# Given request
Can you copy out the blog post below about travel writing and Kubu Island, word for word?

# Text segment
━━━━

Thursday, August 11, 2011

Travel Writing - Reality or Perception : Bonsai or Wilderness.

Sunrise at Kubu Island, Makgadigkadi Pans, Botswana.
 Bonsai - pruning, root reduction, potting, defoliation, and grafting to produce small trees that mimic the shape and style of mature, full-size trees. Some may say it's a manifestation of the need for humans to control everything in their environment.

 Recently an article I submitted for critique at MatadorU got completely rubbished. While seeking assistance in grammar, and structure I got told that could come later - after I re-write what was referred to as a first draft. It wasn't a first draft; it was my experimentation in writing styles towards the direction I wish to go.
Original story I wrote is here-
 And the critiquing comment was made in reference to the opening dream sequence - "What does it have to do with the story you're going to tell us?"

All up the critic didn't really like it, saying he was disinterested. Fair enough.  

I've been reflecting on his reaction, and with that, my involvement in MatadorU and what I am learning, and there is a conflict within me. Perhaps it's just me, or is it that my objectives aren't being met by the course?

Let's discuss what 'Morning at Kubu Island' was, and was not about.

 It was not a guide book or info article about Kubu Island as a travel destination. It was a story exploring metaphors to illustrate how I experienced the place- my perception of the place- as distinct from writing about the place as it happened.

I had a magical but imaginative time there, on my own exploring the place, watching beautiful colours changing the land around me as the sun awoke and crept over the pans then the rocks and trees. It evoked a lot of visions in my mind. So I wrote about that, starting with a clichéd dream description, necessary to set the scene for how I experienced what was to follow. My anticipation about getting up early to watch sunlight slowly moving over the land had manifested in having that dream about the sunlight creeping over the contours of a partner, which to me was the cornerstone of my perception of, and my experience that morning at Kubu Island. I did hope my story would encourage others when they get there, to get out upon those rocks and the pans at sunset and sunrise and find that same magical aura I enjoyed, by letting their imagination soar with Nature's stimuli.

━━━━

# Provided records
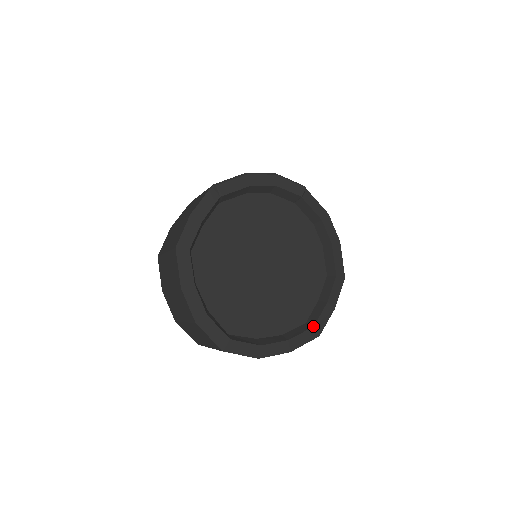
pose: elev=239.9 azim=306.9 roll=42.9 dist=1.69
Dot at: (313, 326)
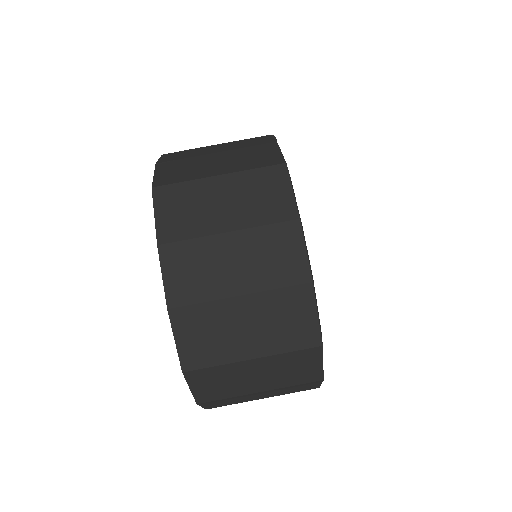
Dot at: occluded
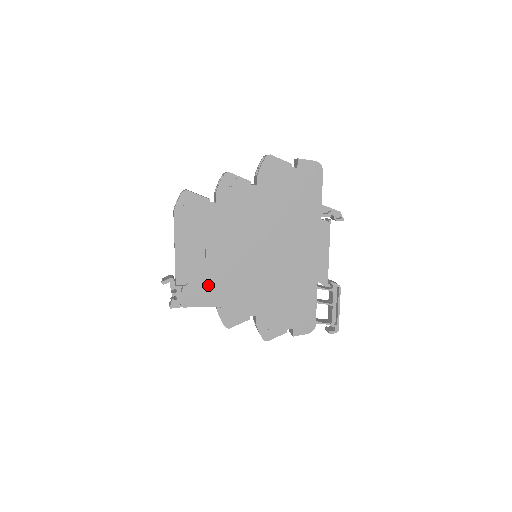
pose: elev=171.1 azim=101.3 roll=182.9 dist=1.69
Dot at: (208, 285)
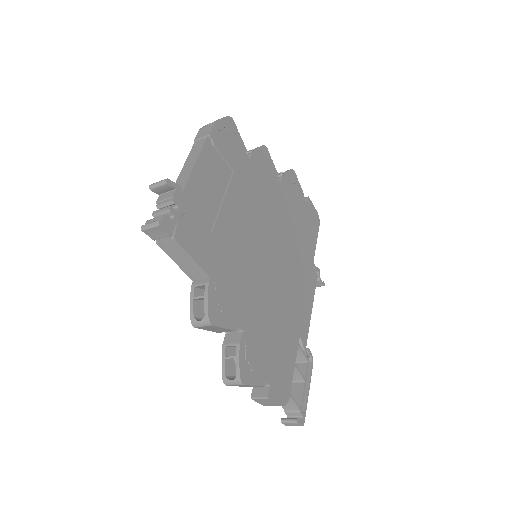
Dot at: (213, 238)
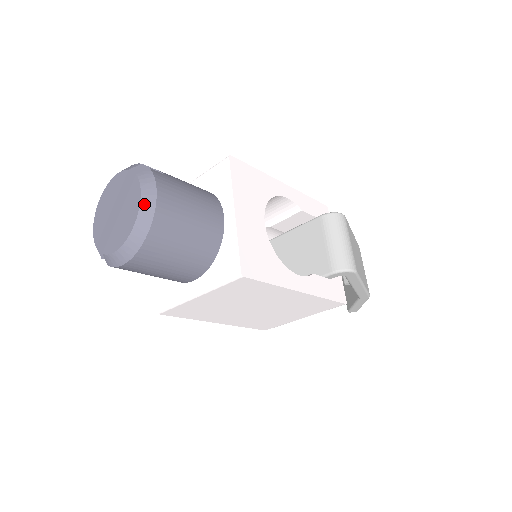
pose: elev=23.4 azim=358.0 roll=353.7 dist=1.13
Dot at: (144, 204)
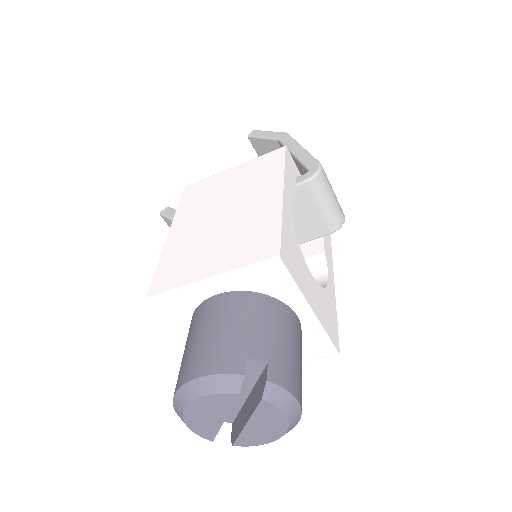
Dot at: (291, 417)
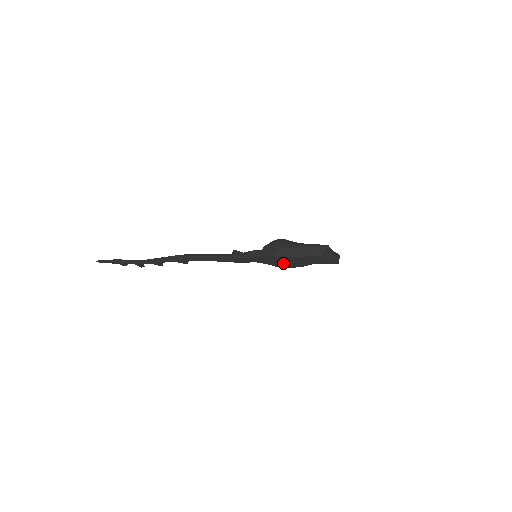
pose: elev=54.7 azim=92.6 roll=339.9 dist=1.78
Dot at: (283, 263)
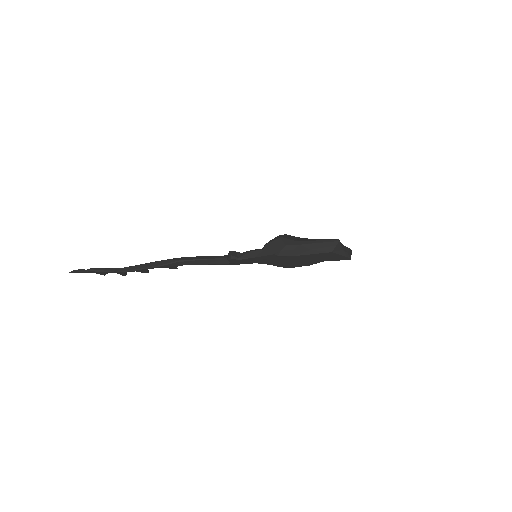
Dot at: (287, 262)
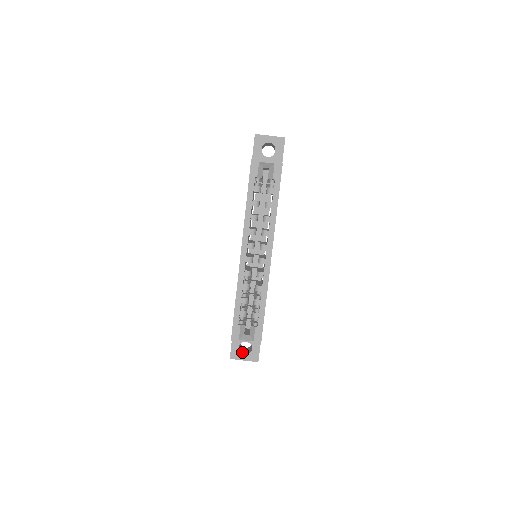
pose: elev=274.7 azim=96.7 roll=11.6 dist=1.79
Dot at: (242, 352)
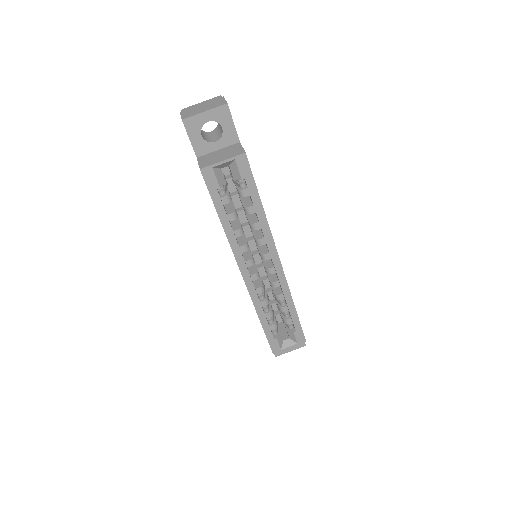
Dot at: occluded
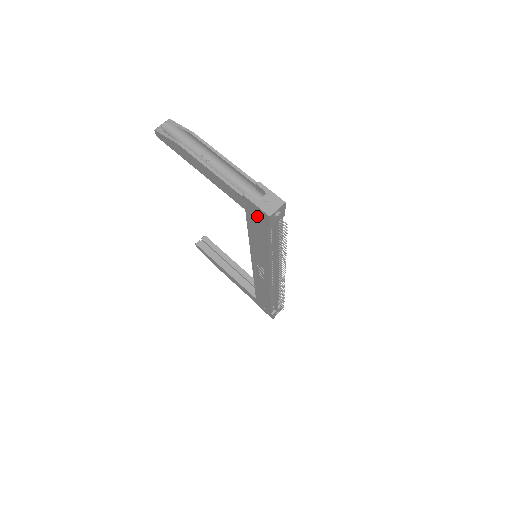
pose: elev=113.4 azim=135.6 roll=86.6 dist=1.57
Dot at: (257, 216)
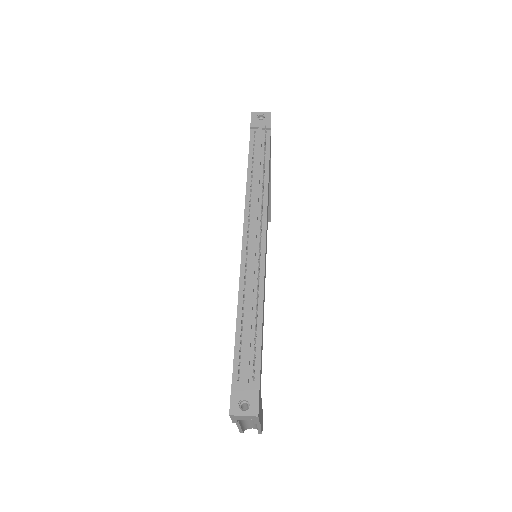
Dot at: occluded
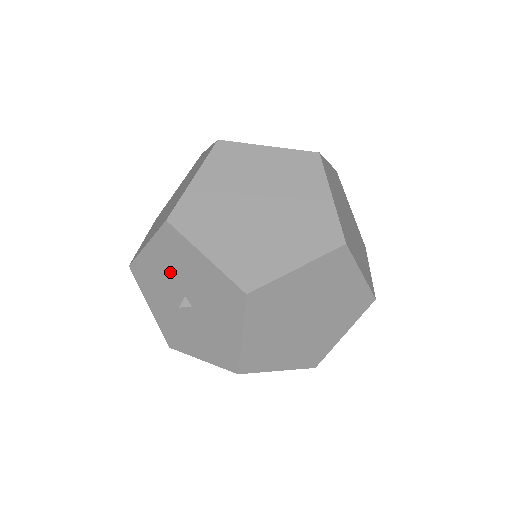
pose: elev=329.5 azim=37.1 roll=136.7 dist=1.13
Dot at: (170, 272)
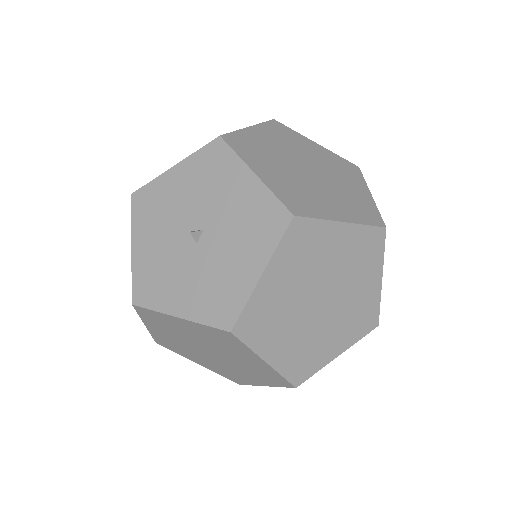
Dot at: (164, 233)
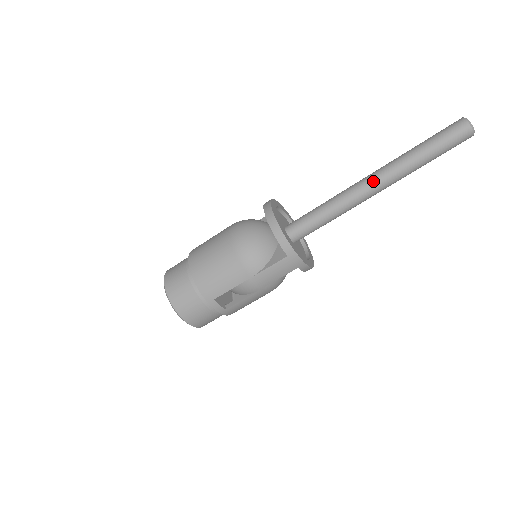
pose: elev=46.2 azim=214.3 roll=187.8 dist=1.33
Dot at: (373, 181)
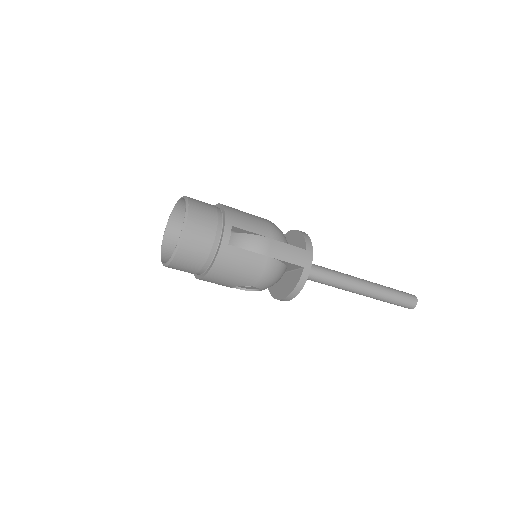
Dot at: (360, 279)
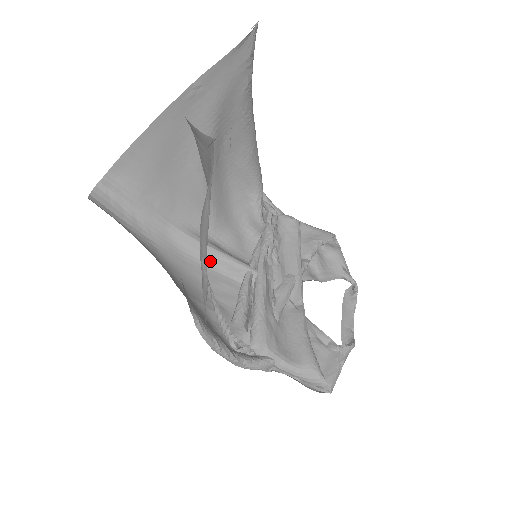
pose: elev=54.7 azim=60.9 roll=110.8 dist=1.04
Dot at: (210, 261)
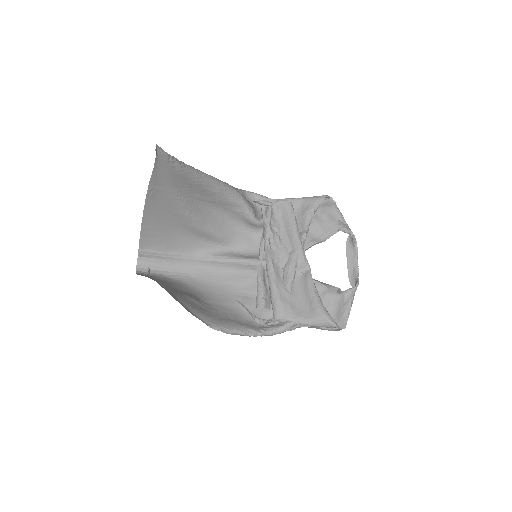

━━━━

# Solution to the exercise
Thursday, August 11, 2011

Travel Writing - Reality or Perception : Bonsai or Wilderness.

Sunrise at Kubu Island, Makgadigkadi Pans, Botswana.
 Bonsai - pruning, root reduction, potting, defoliation, and grafting to produce small trees that mimic the shape and style of mature, full-size trees. Some may say it's a manifestation of the need for humans to control everything in their environment.

 Recently an article I submitted for critique at MatadorU got completely rubbished. While seeking assistance in grammar, and structure I got told that could come later - after I re-write what was referred to as a first draft. It wasn't a first draft; it was my experimentation in writing styles towards the direction I wish to go.
Original story I wrote is here-
 And the critiquing comment was made in reference to the opening dream sequence - "What does it have to do with the story you're going to tell us?"

All up the critic didn't really like it, saying he was disinterested. Fair enough.  

I've been reflecting on his reaction, and with that, my involvement in MatadorU and what I am learning, and there is a conflict within me. Perhaps it's just me, or is it that my objectives aren't being met by the course?

Let's discuss what 'Morning at Kubu Island' was, and was not about.

 It was not a guide book or info article about Kubu Island as a travel destination. It was a story exploring metaphors to illustrate how I experienced the place- my perception of the place- as distinct from writing about the place as it happened.

I had a magical but imaginative time there, on my own exploring the place, watching beautiful colours changing the land around me as the sun awoke and crept over the pans then the rocks and trees. It evoked a lot of visions in my mind. So I wrote about that, starting with a clichéd dream description, necessary to set the scene for how I experienced what was to follow. My anticipation about getting up early to watch sunlight slowly moving over the land had manifested in having that dream about the sunlight creeping over the contours of a partner, which to me was the cornerstone of my perception of, and my experience that morning at Kubu Island. I did hope my story would encourage others when they get there, to get out upon those rocks and the pans at sunset and sunrise and find that same magical aura I enjoyed, by letting their imagination soar with Nature's stimuli.